WHAT THE TASK ASKS => Reproduce each of the rows below word for word, leaving out the pictures.
** Start of INFORMATION PROVIDED **
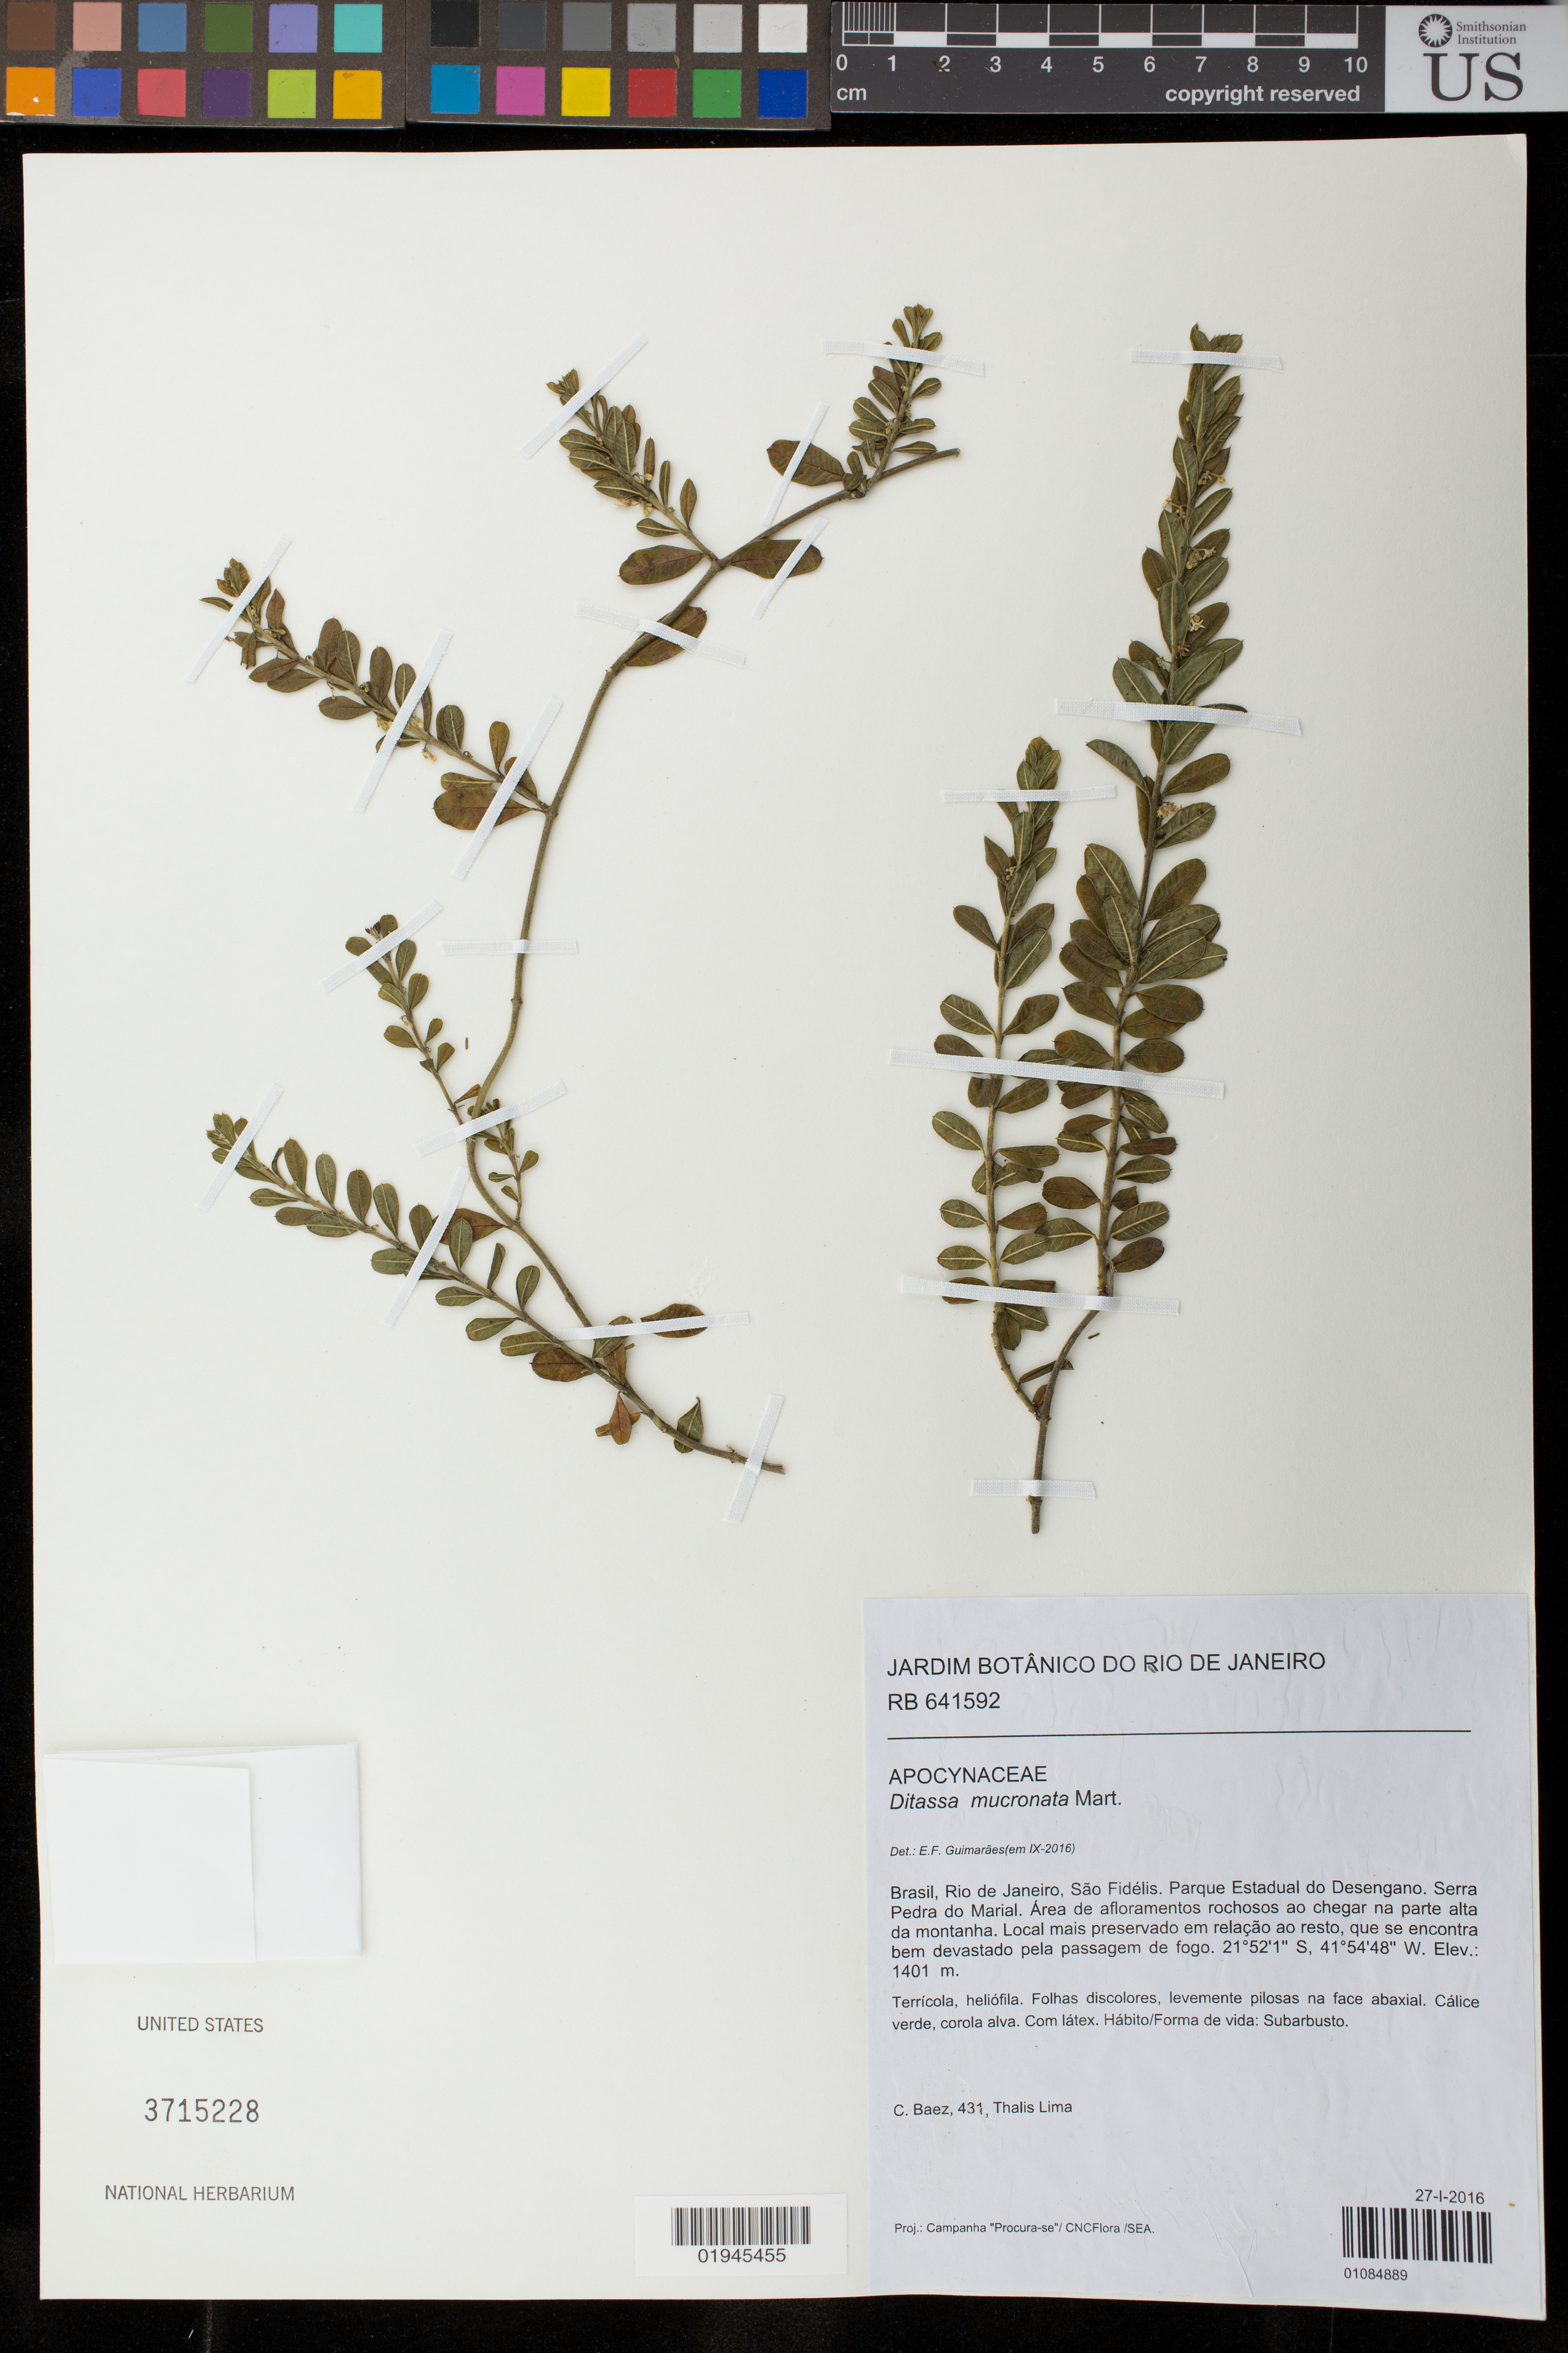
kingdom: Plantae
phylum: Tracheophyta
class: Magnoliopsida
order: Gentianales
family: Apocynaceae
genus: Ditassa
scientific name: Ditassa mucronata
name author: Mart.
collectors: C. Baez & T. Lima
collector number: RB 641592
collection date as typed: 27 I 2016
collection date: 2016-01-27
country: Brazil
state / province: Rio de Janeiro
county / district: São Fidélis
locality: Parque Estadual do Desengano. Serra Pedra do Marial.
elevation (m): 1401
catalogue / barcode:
** End of INFORMATION PROVIDED **
SOLUTION BELOW =>
kingdom: Plantae
phylum: Tracheophyta
class: Magnoliopsida
order: Gentianales
family: Apocynaceae
genus: Ditassa
scientific name: Ditassa mucronata
name author: Mart.
collectors: C. Baez & T. Lima
collector number: RB 641592
collection date as typed: 27 I 2016
collection date: 2016-01-27
country: Brazil
state / province: Rio de Janeiro
county / district: São Fidélis
locality: Parque Estadual do Desengano. Serra Pedra do Marial.
elevation (m): 1401
catalogue / barcode:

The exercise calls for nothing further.